I
Ce soir, pensif et seul, j'écoutais près de l'âtre
Le rire pétillant d'une flamme folâtre;
Je disais en penchant mon front pâle d'ennui:
« Toute chose en ce monde a besoin d'un appui:
« Le pétrel bleu s'attache à l'algue qui surnage;
« La vigne qui fléchit se suspend au treillage,
« Et la nuée en feu, noir groupe de démons,
« Va s'abattre en tonnant sur la pointe des monts.
« Je voudrais reposer aussi mon front qui penche;
« Oui, j'ai besoin d'une âme où la mienne s'épanche,
« D'une âme de mon âge, à l'instinct noble et bon. »
Et mes lèvres soudain ont prononcé ton nom.

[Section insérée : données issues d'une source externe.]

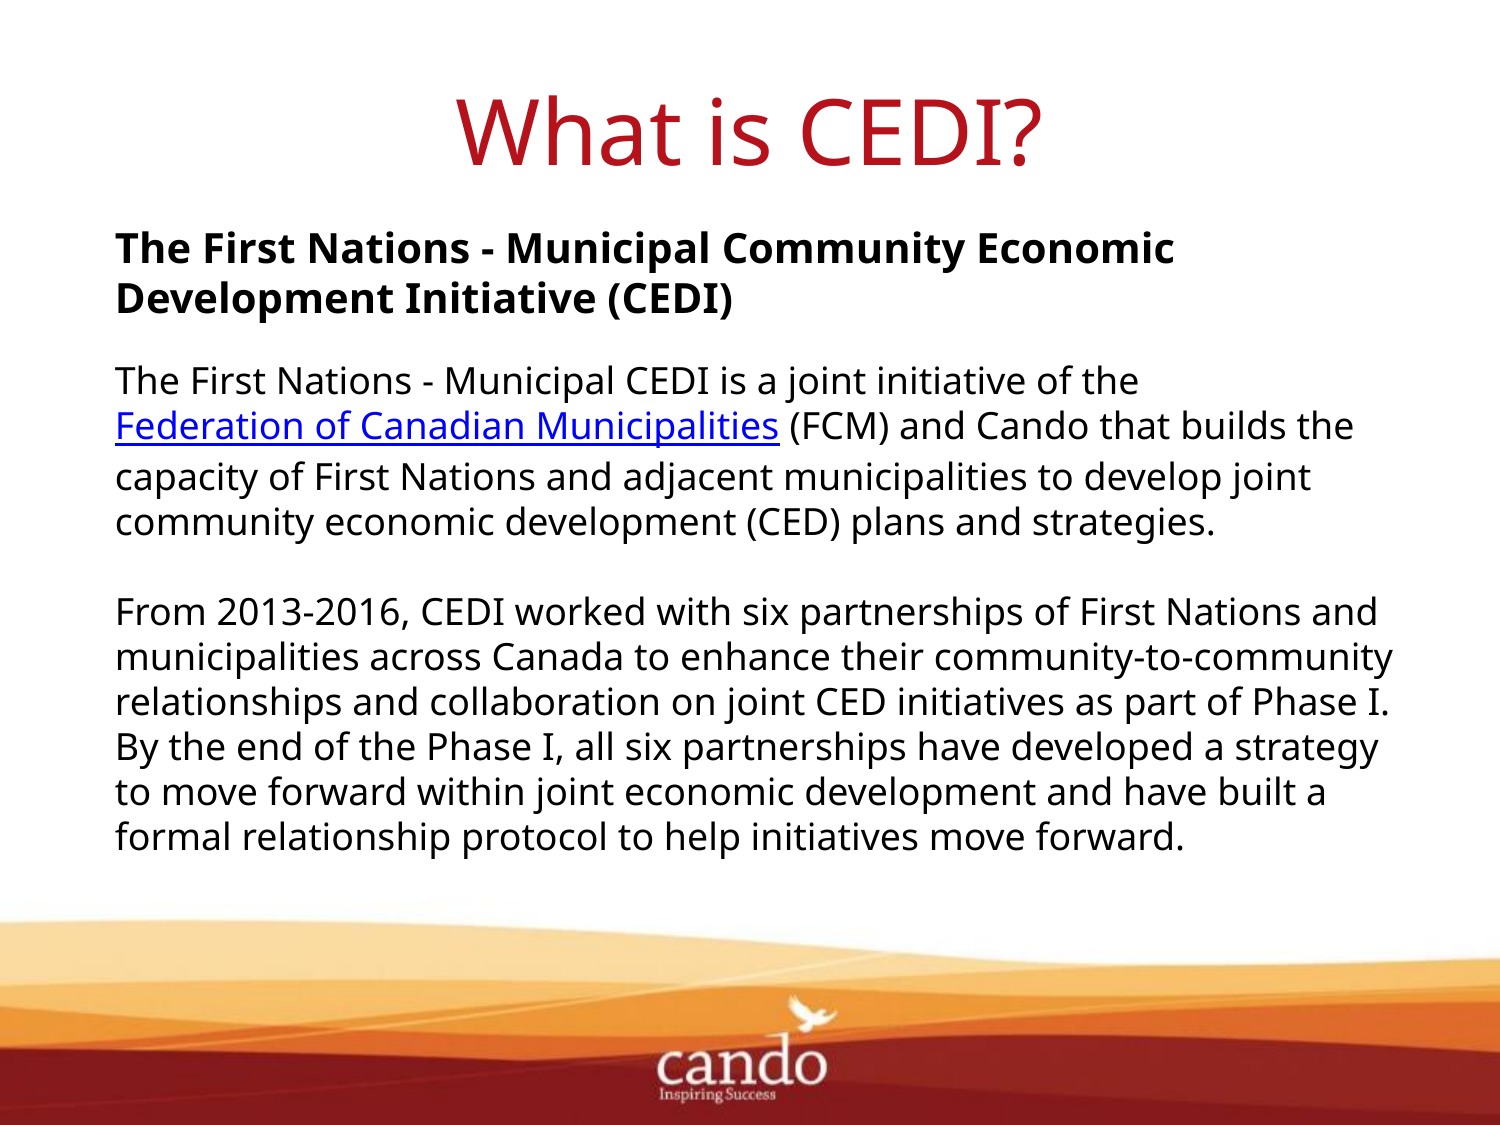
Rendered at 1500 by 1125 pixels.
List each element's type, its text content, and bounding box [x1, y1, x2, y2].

Je t'appelais; ma mère ouvrit ma porte close;
Riante, elle agitait, au bout de son doigt rose,
Un petit carreau blanc de timbres constellé:
Ma main pour le saisir aussitôt a volé,
Comme un enfant après la vive luciole.
Adieu, mon spleen anglais! Le noir vautour s'envole.
Penché sur l'âtre même à la fauve clarté,
J'ai dévoré ta lettre avec avidité.
Ma muse, en la lisant par sa grâce inspirée,
A relevé son voile; et la joue empourprée,
D'une voix qui d'abord tremble un peu de frayeur,
C'est elle qui me dit ces vers en ton honneur.
Tel l'oiseau, s'il est seul, cherche l'ombre, sans joie;
Mais au fond de l'azur qu'une aile se déploie,
On le voit à l'instant, aussi prompt que l'éclair,
S'élancer en chantant sur les vagues de l'air.